In my game, I’ve been adding some testing commands so I can put the game in a certain state when testing it out. This has largely worked, but my latest one is acting strange:
[ SolveThing;
PlayerTo(MyLoc);
<Examine Gizmo>; <-- says "nothing special" instead of its before:Examine
give Gizmo ~open; ! <-- workaround: directly open the gizmo
PlayerTo(OtherLoc);
<Push RedButton>; ! <-- says "that's fixed in place" instead of before rtn
];
Most things work, but trying to examine the gizmo (which has a custom description) returns a generic one, and pushing the red button fails to run the custom before:Push method on the button.
However, when this test command finishes running and I just type “PUSH RED BUTTON” into the game, it works fine.
When I use “actions on” it shows the right command “[ Action Push with noun 184 (red button)]” for both the run-by-test fail and the typed-by-human success.
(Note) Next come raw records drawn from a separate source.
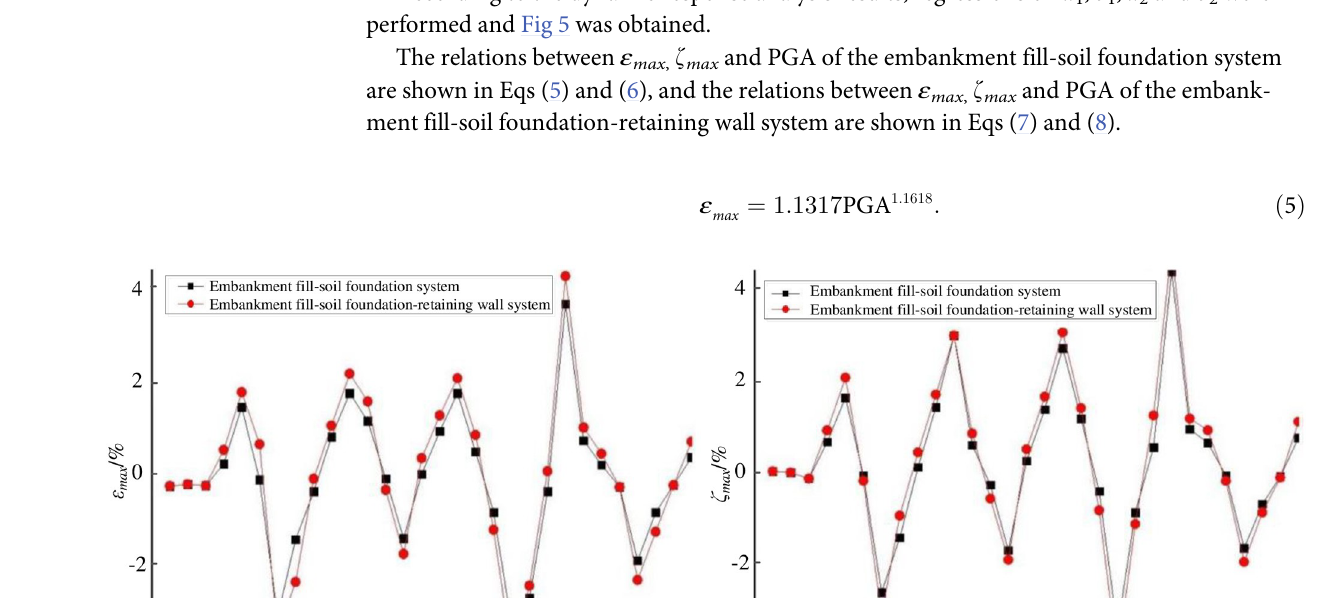
z and PGA of the embankment fill-soil foundation system max , max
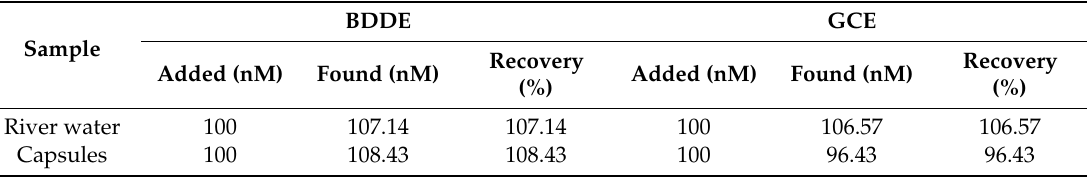
Table 1. Real sample analysis.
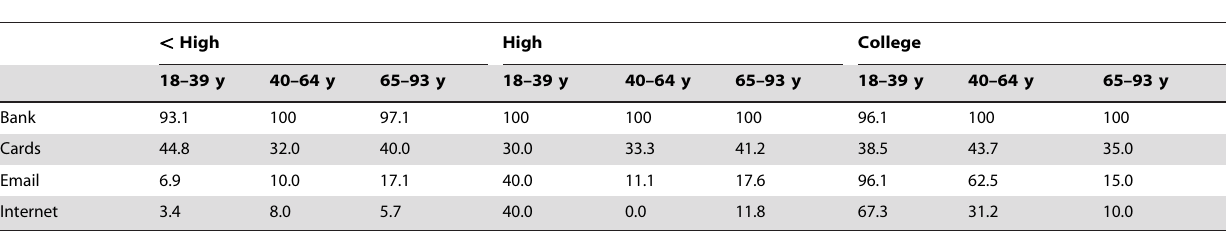
Table 3. Percentage of participants using each type of password according to age and education.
Does anyone have any sense of what may be the problem? I’m using PunyInform (latest version), but this problem may be in the Inform6 layer, rather than a Puny problem.
If it helps: the red button is marked static, so the fixed-in-place would be the default response for it, but I catch that in my before:Push and always say something different.
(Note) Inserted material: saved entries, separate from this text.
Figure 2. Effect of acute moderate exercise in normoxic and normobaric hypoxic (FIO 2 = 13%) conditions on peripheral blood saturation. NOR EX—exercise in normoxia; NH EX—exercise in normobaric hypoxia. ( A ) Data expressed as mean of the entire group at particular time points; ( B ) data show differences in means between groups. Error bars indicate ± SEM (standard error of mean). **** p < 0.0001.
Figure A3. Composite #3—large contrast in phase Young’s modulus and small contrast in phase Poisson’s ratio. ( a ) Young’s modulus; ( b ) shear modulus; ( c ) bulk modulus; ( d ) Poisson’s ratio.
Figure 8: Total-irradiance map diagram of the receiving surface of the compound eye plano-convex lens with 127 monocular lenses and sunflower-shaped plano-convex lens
Interesting. I can’t see any problem with the code you’ve supplied.
Can you extract the objects involved to a new example game, and cut out parts that seem irrelevant, to produce a minimal example that still has the problem?
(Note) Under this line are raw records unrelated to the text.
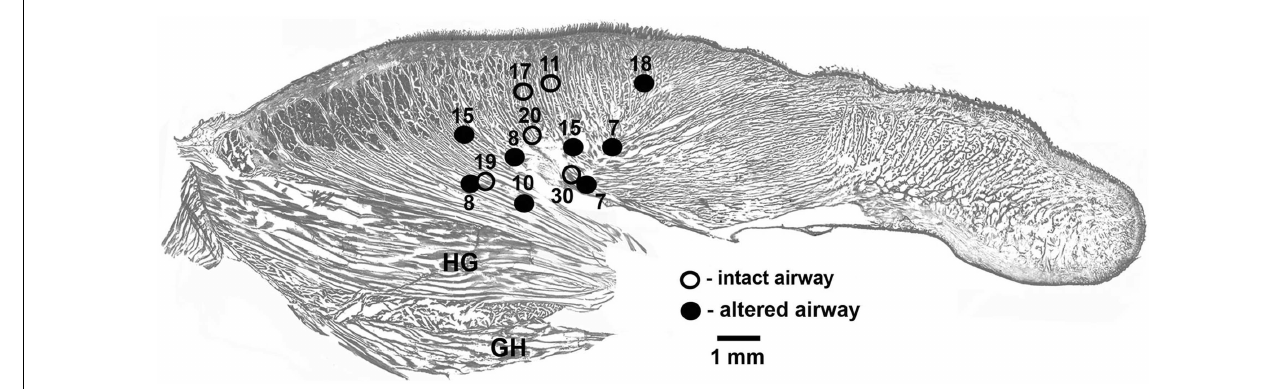
with intact upper airway (open circles) were analyzed.When signals from two sites in the same animal were available, the mean EMG levels recorded from the two sites were averaged to ensure that each animal contributed evenly to the group mean data.The numbers identify different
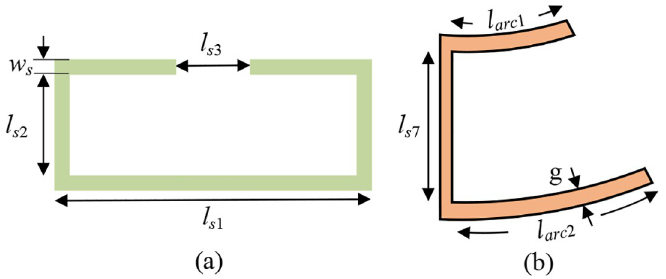
Fig 12. Notch structure diagram. (a) SRR. (b)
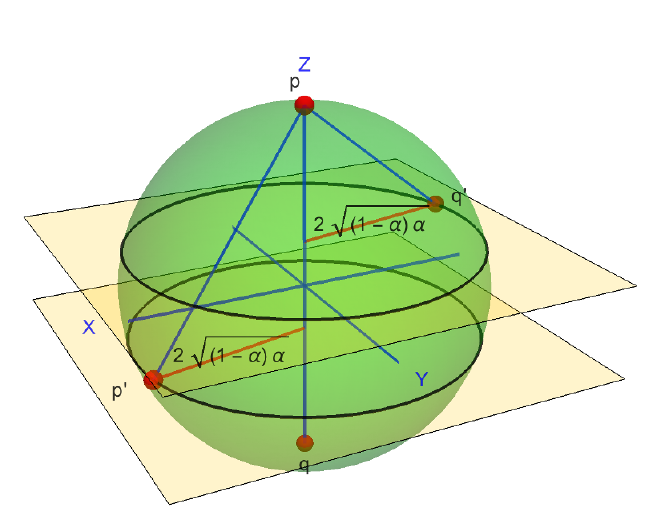
Figure 3 . Punctures on the Riemann sphere for the four particle scattering with momenta p + q (cid:0)! p 0 + q 0 . In the limits (cid:11) ! 0 ; 1 the outgoing punctures collide with the incoming ones located at the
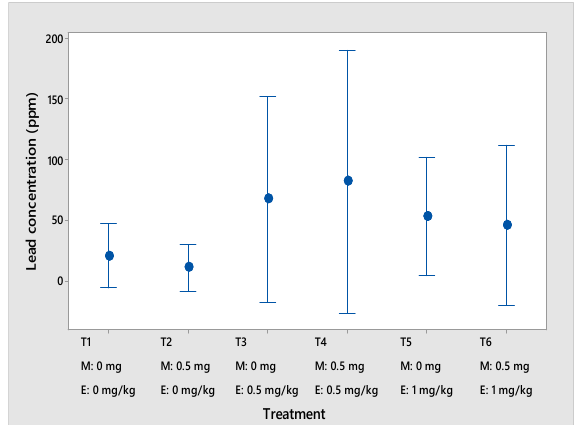
Figure 4. Lead concentrations in the aerial parts of the treated plants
Note: The standard way of customizing the description of an object is by giving it the description property.
I haven’t thought about that, but yeah, the meta flag is normally only changed while parsing. When invoking an action in code, there is no parsing, so the flag just keeps its value.
One could certainly argue that the flag should be set or cleared every time a new action starts, even if it’s happening through code. With the old system, where meta is set on the verb level, that’s not really doable. However, nowadays we also have the option of setting certain actions as meta, and if this is used, we could set or clear the meta flag even on actions invoked in code.
Is this true? As I remember it, the meta flag on actions was implemented by sorting the actions and defining a constant that indicates where the cut-off between meta/non-meta is. This would prevent meta on actions to be changed during run-time, wouldn’t it?